The other day a colleague of mine ran into an issue where NA values were appearing in their dataset that weren’t there before - it was strange stuff!
A close look revealed some interesting things, that I thought might be worthwhile briefly going into. It is to do with the use of []
when subsetting, and how this is different to base::subset
and dplyr::filter
.
Let’s start by creating a dataset, df
. This contains countries and an airport
df <- data.frame(
country = c(NA, "AUS", "NZL", "USA "),
airport = c(NA, "BNE", "CHC", " SFO")
)
df
#> country airport
#> 1 <NA> <NA>
#> 2 AUS BNE
#> 3 NZL CHC
#> 4 USA SFO
If we want to just look at rows that contain “AUS”, we can do the following:
df[df$country == "AUS", ]
Which is asking to only choose rows where country is “AUS”.
However, when we run this, we get something unexpected
df[df$country == "AUS", ]
#> country airport
#> NA <NA> <NA>
#> 2 AUS BNE
We get an NA row?
What? Weird?
Under the hood, ==
is identifying rows that match this statement.
You could also do this:
df[c(FALSE, TRUE, FALSE, FALSE), ]
#> country airport
#> 2 AUS BNE
But that’s too hard to manually create those vectors for datasets - we instead get that result out by running it inside the []
:
df[df$country == "AUS", ]
#> country airport
#> NA <NA> <NA>
#> 2 AUS BNE
So why the NA row?
Well, we do have an NA row in the dataset:
df
#> country airport
#> 1 <NA> <NA>
#> 2 AUS BNE
#> 3 NZL CHC
#> 4 USA SFO
And we can check what the output of df$country == "AUS"
is:
where_match_aus <- df$country == "AUS"
where_match_aus
#> [1] NA TRUE FALSE FALSE
This shows us the same as what we saw above
df[where_match_aus, ]
#> country airport
#> NA <NA> <NA>
#> 2 AUS BNE
df[c(NA, TRUE, FALSE, FALSE), ]
#> country airport
#> NA <NA> <NA>
#> 2 AUS BNE
But what is weird about this is that you can use NA
inside []
when subsetting:
df[NA, ]
#> country airport
#> NA <NA> <NA>
#> NA.1 <NA> <NA>
#> NA.2 <NA> <NA>
#> NA.3 <NA> <NA>
And you get a whole lot of weird rows now? Strange, right?
And what happens when our filter is wrong?

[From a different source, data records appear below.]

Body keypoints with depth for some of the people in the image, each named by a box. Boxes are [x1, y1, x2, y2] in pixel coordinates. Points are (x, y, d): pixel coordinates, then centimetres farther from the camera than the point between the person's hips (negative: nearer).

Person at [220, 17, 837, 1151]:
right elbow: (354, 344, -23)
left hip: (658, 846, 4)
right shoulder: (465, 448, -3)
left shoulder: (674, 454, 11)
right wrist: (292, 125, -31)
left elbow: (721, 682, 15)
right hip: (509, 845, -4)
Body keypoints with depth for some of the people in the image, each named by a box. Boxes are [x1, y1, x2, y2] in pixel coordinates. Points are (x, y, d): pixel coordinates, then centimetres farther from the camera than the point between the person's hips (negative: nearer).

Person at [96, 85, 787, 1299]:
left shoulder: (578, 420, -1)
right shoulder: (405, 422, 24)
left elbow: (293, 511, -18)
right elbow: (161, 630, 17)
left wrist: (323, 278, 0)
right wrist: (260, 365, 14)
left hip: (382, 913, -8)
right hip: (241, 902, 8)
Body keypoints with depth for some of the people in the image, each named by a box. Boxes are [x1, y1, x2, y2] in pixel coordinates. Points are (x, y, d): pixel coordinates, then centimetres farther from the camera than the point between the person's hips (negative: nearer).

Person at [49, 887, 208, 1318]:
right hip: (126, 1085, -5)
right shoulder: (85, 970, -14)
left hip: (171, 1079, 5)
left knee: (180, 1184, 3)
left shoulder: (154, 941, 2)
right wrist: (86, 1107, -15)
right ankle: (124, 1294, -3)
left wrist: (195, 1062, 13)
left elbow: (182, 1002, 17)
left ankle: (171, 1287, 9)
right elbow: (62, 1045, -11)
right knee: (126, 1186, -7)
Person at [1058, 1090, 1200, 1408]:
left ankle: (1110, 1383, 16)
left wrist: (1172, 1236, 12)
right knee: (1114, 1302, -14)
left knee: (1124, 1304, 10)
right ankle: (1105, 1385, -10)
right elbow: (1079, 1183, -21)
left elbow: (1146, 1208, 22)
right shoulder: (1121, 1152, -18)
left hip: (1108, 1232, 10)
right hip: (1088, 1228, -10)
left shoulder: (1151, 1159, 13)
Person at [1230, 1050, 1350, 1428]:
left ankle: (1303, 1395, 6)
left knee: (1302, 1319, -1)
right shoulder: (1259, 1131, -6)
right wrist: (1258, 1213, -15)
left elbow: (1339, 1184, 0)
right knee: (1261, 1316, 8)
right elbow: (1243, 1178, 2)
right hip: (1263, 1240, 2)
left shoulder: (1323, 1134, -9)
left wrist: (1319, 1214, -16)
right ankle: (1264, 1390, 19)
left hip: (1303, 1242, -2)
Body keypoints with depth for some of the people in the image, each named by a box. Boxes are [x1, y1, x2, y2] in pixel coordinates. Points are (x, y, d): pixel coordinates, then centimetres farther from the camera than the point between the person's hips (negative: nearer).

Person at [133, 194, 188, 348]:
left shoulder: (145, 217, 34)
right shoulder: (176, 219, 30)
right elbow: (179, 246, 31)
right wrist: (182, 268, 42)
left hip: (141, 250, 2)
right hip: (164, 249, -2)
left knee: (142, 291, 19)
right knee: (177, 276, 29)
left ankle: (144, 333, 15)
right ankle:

Remember, “USA” has a trailing space in it, so if we write out “USA”, we get:
df[df$country == "USA", ]
#> country airport
#> NA <NA> <NA>
Since we get NA
when we do:
df$country == "USA"
#> [1] NA FALSE FALSE FALSE
What about base::subset or dplyr::filter
For what it’s worth, this issue doesn’t appear inside base::subset
or dplyr::filter
- I guess this means the turn NA
into FALSE?
# vs subset
subset(df, country == "AUS")
#> country airport
#> 2 AUS BNE
subset(df, country == "USA")
#> [1] country airport
#> <0 rows> (or 0-length row.names)
subset(df, NA)
#> [1] country airport
#> <0 rows> (or 0-length row.names)
# vs filter
dplyr::filter(df, country == "AUS")
#> country airport
#> 1 AUS BNE
dplyr::filter(df, country == "USA")
#> [1] country airport
#> <0 rows> (or 0-length row.names)
dplyr::filter(df, NA)
#> [1] country airport
#> <0 rows> (or 0-length row.names)
I have more questions, but I have to go
I feel like there are more questions I have about this, and I am probably missing some important details, but I just thought this was interesting!